Exercise: Pick the lines holding the string "Inputs" out of the records and copy them.

Records shown:
-.-.-

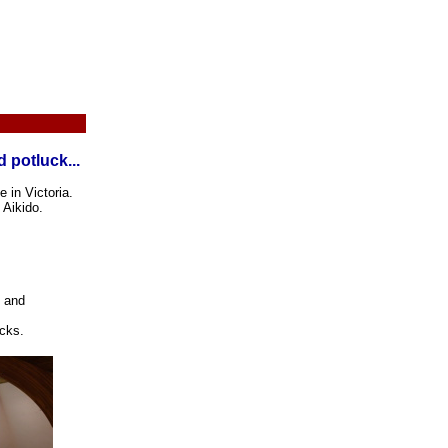
 potluck...
 in Victoria.
 Aikido.
t and
acks.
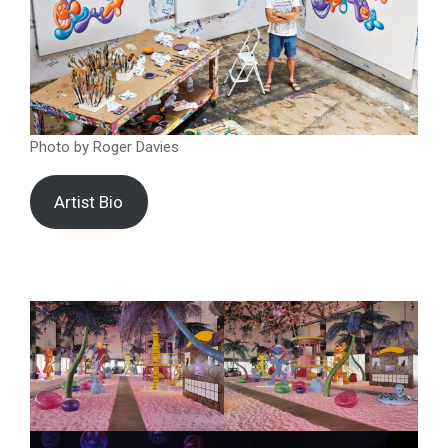
Photo by Roger Davies
Artist Bio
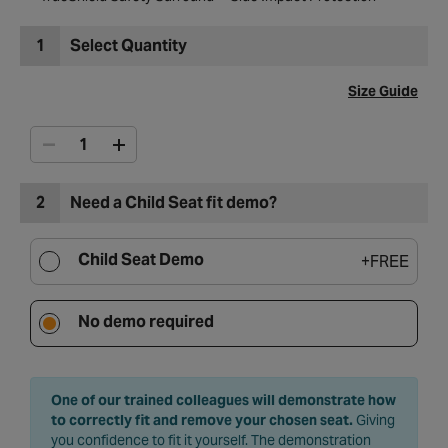
1
Select Quantity
Size Guide
2
Need a Child Seat fit demo?
Child Seat Demo
+
FREE
No demo required
One of our trained colleagues will demonstrate how
to correctly fit and remove your chosen seat.
Giving
you confidence to fit it yourself. The demonstration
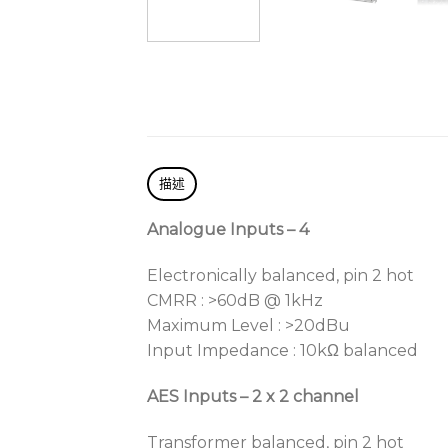
描述
Analogue Inputs – 4
Electronically balanced, pin 2 hot
CMRR : >60dB @ 1kHz
Maximum Level : >20dBu
Input Impedance : 10kΩ balanced
AES Inputs – 2 x 2 channel
Transformer balanced, pin 2 hot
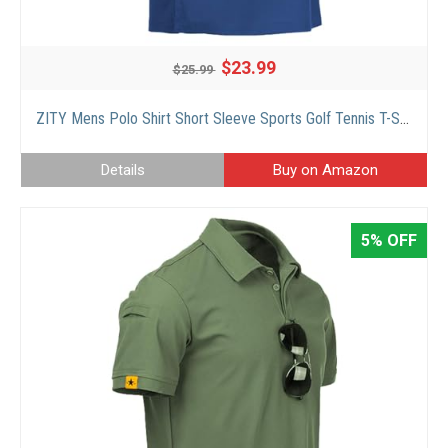
$23.99
$25.99
ZITY Mens Polo Shirt Short Sleeve Sports Golf Tennis T-Shirt Blue 012
Details
Buy on Amazon
5% OFF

-.-.-

Problem solution:
Analogue Inputs – 4
AES Inputs – 2 x 2 channel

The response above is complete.